▶ [Problem to solve]: Your answer must consist of exactly the lines below, starting with the line with "right ankle: (156, 474)" and going on through the line with "right ear: (79, 60)", and nothing else.

▶ [Provided information]:
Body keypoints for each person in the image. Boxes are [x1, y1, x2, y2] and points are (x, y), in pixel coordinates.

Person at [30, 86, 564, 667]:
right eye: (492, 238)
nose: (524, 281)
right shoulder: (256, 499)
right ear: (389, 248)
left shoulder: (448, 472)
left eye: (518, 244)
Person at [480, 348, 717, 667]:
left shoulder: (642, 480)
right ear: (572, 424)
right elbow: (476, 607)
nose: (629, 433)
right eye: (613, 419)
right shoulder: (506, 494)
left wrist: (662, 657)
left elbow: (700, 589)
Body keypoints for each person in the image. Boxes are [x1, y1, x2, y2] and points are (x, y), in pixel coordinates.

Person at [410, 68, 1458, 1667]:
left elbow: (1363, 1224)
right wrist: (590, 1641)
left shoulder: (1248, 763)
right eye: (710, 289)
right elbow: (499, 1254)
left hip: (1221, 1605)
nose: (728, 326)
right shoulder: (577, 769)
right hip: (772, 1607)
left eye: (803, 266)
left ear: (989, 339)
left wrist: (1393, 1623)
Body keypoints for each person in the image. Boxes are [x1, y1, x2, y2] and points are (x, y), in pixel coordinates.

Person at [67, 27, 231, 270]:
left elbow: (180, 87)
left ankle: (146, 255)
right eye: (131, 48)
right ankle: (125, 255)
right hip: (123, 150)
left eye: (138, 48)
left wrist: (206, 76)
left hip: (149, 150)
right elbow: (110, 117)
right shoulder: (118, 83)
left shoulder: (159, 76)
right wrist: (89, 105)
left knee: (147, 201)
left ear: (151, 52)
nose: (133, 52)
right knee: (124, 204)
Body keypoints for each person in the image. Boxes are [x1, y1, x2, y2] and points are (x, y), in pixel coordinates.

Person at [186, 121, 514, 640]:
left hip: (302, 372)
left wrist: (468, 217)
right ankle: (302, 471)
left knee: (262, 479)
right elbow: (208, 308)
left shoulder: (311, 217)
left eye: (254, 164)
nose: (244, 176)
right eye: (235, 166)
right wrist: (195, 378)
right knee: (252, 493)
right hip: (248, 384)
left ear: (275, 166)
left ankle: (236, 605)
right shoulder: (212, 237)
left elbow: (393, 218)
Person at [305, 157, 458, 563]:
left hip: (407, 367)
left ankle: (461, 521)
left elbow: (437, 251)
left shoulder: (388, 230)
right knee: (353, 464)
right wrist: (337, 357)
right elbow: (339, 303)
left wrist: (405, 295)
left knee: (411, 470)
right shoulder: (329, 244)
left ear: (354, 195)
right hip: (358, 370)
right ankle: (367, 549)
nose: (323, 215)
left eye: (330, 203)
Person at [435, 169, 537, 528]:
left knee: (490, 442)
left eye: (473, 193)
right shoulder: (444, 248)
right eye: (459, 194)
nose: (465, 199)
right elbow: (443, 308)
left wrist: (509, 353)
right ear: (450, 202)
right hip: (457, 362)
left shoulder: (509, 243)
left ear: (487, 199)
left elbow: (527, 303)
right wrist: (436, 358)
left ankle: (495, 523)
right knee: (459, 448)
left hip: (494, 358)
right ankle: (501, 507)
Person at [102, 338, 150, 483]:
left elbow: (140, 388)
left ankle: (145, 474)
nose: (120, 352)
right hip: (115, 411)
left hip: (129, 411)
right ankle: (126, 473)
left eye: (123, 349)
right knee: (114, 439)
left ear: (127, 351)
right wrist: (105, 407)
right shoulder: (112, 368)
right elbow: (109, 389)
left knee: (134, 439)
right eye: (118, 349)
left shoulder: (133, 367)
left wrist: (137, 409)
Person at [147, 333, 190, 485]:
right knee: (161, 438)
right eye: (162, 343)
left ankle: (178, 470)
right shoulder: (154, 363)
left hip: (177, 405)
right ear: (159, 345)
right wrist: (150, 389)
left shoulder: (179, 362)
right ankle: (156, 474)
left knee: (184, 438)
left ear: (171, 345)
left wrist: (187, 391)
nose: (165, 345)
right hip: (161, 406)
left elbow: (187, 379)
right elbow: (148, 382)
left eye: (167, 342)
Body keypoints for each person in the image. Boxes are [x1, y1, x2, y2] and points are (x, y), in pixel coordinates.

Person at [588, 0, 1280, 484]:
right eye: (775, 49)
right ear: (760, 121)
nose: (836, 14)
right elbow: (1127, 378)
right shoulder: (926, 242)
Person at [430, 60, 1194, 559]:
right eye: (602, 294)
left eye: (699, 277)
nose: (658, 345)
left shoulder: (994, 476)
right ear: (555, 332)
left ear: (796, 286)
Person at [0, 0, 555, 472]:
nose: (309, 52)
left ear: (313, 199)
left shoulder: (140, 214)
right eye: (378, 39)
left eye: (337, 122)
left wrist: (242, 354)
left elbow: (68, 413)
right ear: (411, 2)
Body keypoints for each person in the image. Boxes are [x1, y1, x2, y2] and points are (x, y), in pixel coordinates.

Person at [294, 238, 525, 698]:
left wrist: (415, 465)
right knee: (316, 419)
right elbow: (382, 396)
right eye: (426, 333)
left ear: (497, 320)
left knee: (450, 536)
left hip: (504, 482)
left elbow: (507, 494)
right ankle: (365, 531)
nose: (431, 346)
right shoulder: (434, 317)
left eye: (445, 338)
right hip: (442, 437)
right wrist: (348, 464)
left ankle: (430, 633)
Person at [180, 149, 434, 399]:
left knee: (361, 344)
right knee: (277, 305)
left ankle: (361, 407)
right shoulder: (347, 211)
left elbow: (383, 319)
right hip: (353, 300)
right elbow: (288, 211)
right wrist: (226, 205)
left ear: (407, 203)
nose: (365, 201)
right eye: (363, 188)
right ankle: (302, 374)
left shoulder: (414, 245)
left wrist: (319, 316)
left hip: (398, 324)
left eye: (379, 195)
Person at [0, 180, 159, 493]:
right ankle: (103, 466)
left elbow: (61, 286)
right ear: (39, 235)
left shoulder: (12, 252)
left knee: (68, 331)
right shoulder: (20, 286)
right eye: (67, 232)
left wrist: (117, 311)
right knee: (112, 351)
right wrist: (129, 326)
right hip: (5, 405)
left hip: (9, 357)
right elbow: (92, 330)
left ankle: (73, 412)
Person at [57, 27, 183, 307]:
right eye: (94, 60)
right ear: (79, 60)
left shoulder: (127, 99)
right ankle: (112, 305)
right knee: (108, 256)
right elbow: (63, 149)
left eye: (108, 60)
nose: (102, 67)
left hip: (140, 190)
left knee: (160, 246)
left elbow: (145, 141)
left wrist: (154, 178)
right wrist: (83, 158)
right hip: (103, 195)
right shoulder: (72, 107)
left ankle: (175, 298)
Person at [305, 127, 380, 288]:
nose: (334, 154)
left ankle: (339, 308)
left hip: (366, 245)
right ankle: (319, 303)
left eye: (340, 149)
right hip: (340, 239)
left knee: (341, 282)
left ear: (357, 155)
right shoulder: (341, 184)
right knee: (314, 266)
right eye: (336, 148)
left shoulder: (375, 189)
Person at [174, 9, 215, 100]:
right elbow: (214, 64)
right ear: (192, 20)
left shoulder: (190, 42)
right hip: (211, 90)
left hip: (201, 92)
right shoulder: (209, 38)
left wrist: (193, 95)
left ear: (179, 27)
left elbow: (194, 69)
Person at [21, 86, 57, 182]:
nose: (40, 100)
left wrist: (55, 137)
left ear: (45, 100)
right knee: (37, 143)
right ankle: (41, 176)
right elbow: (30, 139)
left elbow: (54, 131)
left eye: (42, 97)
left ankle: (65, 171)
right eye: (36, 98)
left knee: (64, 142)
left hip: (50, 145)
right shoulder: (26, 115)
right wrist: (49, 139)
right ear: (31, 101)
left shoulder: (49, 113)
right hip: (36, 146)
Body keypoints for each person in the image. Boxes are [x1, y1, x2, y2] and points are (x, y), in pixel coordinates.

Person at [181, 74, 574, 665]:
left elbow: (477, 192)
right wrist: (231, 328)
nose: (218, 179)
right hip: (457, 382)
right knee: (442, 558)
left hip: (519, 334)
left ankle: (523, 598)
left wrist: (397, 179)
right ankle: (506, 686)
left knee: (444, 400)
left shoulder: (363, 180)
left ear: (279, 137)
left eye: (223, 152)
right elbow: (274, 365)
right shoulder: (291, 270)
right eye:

▶ [Exercise result]:
right ankle: (156, 474)
left knee: (184, 438)
left ear: (171, 345)
left wrist: (187, 391)
nose: (165, 345)
right hip: (161, 406)
left elbow: (187, 379)
right elbow: (148, 382)
left eye: (167, 342)
Body keypoints for each person in the image. Boxes are [x1, y1, x2, y2] and points are (x, y), in pixel coordinates.

Person at [588, 0, 1280, 484]:
right eye: (775, 49)
right ear: (760, 121)
nose: (836, 14)
right elbow: (1127, 378)
right shoulder: (926, 242)
Person at [430, 60, 1194, 559]:
right eye: (602, 294)
left eye: (699, 277)
nose: (658, 345)
left shoulder: (994, 476)
right ear: (555, 332)
left ear: (796, 286)
Person at [0, 0, 555, 472]:
nose: (309, 52)
left ear: (313, 199)
left shoulder: (140, 214)
right eye: (378, 39)
left eye: (337, 122)
left wrist: (242, 354)
left elbow: (68, 413)
right ear: (411, 2)
Body keypoints for each person in the image. Boxes are [x1, y1, x2, y2] and points are (x, y), in pixel coordinates.

Person at [294, 238, 525, 698]:
left wrist: (415, 465)
right knee: (316, 419)
right elbow: (382, 396)
right eye: (426, 333)
left ear: (497, 320)
left knee: (450, 536)
left hip: (504, 482)
left elbow: (507, 494)
right ankle: (365, 531)
nose: (431, 346)
right shoulder: (434, 317)
left eye: (445, 338)
right hip: (442, 437)
right wrist: (348, 464)
left ankle: (430, 633)
Person at [180, 149, 434, 399]:
left knee: (361, 344)
right knee: (277, 305)
left ankle: (361, 407)
right shoulder: (347, 211)
left elbow: (383, 319)
right hip: (353, 300)
right elbow: (288, 211)
right wrist: (226, 205)
left ear: (407, 203)
nose: (365, 201)
right eye: (363, 188)
right ankle: (302, 374)
left shoulder: (414, 245)
left wrist: (319, 316)
left hip: (398, 324)
left eye: (379, 195)
Person at [0, 180, 159, 493]:
right ankle: (103, 466)
left elbow: (61, 286)
right ear: (39, 235)
left shoulder: (12, 252)
left knee: (68, 331)
right shoulder: (20, 286)
right eye: (67, 232)
left wrist: (117, 311)
right knee: (112, 351)
right wrist: (129, 326)
right hip: (5, 405)
left hip: (9, 357)
right elbow: (92, 330)
left ankle: (73, 412)
Person at [57, 27, 183, 307]:
right eye: (94, 60)
right ear: (79, 60)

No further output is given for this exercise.